_Your objective_: Turn the lines running from the one containing "pose: elev=292.0 azim=130.5" through the end of the records, both included, into a numbered list with blank lines omitted.

_Data records_:
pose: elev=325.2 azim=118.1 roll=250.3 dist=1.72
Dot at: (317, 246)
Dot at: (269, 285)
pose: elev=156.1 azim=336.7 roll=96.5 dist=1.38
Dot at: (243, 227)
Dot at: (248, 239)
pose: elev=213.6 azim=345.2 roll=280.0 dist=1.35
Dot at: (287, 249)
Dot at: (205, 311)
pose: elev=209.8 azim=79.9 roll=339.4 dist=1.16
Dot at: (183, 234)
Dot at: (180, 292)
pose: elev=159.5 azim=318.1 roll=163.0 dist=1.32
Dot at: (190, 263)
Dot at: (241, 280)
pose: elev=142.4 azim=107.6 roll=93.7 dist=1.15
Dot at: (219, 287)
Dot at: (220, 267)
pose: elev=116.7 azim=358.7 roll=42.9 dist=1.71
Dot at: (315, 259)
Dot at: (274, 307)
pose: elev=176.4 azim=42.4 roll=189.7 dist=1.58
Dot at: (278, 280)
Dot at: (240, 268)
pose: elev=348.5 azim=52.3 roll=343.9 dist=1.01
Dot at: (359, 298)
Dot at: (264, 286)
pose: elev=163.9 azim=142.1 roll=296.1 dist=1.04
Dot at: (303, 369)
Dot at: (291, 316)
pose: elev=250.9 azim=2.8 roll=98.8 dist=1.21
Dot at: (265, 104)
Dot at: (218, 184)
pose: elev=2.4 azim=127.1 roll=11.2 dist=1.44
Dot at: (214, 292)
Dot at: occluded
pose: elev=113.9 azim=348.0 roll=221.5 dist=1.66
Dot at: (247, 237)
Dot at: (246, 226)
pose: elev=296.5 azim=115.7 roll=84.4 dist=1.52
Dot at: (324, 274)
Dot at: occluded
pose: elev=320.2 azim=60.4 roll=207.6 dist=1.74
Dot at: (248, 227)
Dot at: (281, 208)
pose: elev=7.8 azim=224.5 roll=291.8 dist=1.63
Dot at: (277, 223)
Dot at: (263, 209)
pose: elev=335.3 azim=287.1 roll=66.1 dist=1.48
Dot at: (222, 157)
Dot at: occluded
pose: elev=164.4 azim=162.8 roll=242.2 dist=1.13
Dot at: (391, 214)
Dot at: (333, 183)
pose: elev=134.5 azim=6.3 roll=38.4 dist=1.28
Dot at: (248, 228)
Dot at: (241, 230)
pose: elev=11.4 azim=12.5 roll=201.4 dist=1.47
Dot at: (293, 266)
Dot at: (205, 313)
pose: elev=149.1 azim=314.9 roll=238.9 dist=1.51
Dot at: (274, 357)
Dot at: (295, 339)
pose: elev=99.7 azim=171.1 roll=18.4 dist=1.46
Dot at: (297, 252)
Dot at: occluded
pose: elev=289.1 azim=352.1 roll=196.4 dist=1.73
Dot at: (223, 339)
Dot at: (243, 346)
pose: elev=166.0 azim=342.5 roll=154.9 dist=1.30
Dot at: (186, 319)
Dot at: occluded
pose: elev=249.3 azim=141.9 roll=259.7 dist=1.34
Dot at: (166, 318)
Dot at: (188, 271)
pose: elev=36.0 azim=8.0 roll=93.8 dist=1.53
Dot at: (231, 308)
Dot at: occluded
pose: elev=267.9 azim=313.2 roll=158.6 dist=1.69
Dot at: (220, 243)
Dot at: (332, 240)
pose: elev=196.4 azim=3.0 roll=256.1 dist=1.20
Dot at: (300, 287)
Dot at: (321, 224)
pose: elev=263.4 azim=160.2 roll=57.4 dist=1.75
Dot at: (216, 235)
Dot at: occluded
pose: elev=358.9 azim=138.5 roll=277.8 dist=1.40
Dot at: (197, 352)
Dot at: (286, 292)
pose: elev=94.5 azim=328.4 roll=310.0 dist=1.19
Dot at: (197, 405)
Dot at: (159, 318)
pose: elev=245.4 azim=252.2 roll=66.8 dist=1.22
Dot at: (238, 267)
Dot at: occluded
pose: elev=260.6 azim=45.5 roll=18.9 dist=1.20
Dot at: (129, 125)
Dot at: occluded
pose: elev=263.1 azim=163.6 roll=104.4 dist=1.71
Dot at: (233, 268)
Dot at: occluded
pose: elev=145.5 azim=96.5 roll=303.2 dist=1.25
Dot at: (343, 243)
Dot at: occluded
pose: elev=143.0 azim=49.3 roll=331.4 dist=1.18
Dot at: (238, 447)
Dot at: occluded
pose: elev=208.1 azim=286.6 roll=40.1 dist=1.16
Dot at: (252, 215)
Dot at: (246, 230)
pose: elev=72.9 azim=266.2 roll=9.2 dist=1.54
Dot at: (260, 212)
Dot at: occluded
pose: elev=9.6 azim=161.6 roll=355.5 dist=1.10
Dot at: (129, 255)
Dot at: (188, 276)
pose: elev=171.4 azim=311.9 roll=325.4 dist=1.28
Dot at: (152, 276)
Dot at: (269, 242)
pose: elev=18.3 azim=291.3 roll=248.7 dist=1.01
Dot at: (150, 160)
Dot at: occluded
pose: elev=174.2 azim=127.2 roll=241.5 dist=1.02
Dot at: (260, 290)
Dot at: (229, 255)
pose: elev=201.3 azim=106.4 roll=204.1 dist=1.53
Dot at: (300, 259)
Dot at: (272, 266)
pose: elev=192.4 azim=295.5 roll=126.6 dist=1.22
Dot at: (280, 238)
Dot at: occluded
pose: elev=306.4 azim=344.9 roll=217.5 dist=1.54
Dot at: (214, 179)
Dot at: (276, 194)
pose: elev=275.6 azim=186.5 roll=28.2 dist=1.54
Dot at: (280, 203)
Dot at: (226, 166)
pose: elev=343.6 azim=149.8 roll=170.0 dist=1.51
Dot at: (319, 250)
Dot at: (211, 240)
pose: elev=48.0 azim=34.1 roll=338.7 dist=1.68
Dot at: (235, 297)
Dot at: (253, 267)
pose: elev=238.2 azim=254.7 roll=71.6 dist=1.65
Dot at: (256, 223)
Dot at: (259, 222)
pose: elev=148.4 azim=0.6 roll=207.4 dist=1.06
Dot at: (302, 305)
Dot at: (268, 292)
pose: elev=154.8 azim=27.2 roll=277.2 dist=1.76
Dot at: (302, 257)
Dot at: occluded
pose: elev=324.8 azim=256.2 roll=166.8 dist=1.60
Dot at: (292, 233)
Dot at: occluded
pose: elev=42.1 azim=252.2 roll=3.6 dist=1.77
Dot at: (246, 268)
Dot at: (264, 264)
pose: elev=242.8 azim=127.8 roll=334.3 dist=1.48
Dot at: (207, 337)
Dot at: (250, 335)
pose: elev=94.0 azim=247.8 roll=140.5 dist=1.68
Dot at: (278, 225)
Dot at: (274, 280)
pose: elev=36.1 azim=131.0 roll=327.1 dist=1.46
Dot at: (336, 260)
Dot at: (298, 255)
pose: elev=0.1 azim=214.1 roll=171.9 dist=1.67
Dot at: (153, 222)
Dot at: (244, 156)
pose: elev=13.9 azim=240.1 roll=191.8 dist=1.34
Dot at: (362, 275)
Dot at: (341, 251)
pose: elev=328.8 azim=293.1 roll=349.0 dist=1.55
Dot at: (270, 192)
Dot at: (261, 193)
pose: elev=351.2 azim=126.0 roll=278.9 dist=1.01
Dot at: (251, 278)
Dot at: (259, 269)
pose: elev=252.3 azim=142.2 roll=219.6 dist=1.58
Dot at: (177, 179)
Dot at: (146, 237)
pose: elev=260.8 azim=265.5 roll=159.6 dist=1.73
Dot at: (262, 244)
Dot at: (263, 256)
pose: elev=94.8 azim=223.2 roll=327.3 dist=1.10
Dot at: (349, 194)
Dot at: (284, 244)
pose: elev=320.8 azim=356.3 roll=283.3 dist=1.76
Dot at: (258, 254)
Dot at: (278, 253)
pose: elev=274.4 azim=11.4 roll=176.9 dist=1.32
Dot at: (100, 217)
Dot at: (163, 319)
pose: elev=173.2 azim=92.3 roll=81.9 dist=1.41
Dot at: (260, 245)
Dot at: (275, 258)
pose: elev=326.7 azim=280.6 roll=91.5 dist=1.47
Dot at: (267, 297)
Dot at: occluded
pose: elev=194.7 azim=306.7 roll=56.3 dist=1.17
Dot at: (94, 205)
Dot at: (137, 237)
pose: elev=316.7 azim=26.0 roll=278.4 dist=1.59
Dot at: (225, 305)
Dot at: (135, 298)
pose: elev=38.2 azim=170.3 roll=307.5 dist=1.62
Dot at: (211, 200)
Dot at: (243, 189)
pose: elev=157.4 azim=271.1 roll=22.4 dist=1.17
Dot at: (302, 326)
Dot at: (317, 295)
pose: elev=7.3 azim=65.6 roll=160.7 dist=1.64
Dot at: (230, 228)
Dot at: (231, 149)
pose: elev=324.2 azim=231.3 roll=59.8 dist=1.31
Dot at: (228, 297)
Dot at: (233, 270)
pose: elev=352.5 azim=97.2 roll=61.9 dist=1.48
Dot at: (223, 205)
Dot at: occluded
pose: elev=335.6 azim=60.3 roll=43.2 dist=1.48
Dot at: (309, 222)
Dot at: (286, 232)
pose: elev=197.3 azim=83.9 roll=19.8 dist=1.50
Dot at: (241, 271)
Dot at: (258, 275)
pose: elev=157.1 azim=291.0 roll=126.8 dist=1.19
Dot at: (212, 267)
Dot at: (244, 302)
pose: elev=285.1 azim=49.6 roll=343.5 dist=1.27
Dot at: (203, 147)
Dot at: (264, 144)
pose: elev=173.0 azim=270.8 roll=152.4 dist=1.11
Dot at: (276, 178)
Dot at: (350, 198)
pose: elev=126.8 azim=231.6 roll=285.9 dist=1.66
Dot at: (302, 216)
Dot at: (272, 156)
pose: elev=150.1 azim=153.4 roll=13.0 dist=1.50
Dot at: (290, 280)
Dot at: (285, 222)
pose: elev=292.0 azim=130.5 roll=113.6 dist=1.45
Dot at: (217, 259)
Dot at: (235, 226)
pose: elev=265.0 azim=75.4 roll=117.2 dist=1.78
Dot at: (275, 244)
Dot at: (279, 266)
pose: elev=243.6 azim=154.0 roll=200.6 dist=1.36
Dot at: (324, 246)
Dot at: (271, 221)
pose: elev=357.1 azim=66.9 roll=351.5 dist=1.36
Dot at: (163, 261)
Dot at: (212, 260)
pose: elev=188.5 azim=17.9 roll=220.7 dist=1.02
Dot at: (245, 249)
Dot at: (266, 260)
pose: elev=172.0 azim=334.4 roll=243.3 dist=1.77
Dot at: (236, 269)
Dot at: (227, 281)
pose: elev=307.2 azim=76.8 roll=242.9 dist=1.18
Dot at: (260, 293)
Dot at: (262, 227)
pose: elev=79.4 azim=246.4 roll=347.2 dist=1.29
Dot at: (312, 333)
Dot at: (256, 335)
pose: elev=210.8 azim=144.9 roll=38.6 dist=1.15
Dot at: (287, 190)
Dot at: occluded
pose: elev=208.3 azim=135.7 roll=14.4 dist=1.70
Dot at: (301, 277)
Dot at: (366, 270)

_Result for this exercise_:
1. pose: elev=292.0 azim=130.5 roll=113.6 dist=1.45
2. Dot at: (217, 259)
3. Dot at: (235, 226)
4. pose: elev=265.0 azim=75.4 roll=117.2 dist=1.78
5. Dot at: (275, 244)
6. Dot at: (279, 266)
7. pose: elev=243.6 azim=154.0 roll=200.6 dist=1.36
8. Dot at: (324, 246)
9. Dot at: (271, 221)
10. pose: elev=357.1 azim=66.9 roll=351.5 dist=1.36
11. Dot at: (163, 261)
12. Dot at: (212, 260)
13. pose: elev=188.5 azim=17.9 roll=220.7 dist=1.02
14. Dot at: (245, 249)
15. Dot at: (266, 260)
16. pose: elev=172.0 azim=334.4 roll=243.3 dist=1.77
17. Dot at: (236, 269)
18. Dot at: (227, 281)
19. pose: elev=307.2 azim=76.8 roll=242.9 dist=1.18
20. Dot at: (260, 293)
21. Dot at: (262, 227)
22. pose: elev=79.4 azim=246.4 roll=347.2 dist=1.29
23. Dot at: (312, 333)
24. Dot at: (256, 335)
25. pose: elev=210.8 azim=144.9 roll=38.6 dist=1.15
26. Dot at: (287, 190)
27. Dot at: occluded
28. pose: elev=208.3 azim=135.7 roll=14.4 dist=1.70
29. Dot at: (301, 277)
30. Dot at: (366, 270)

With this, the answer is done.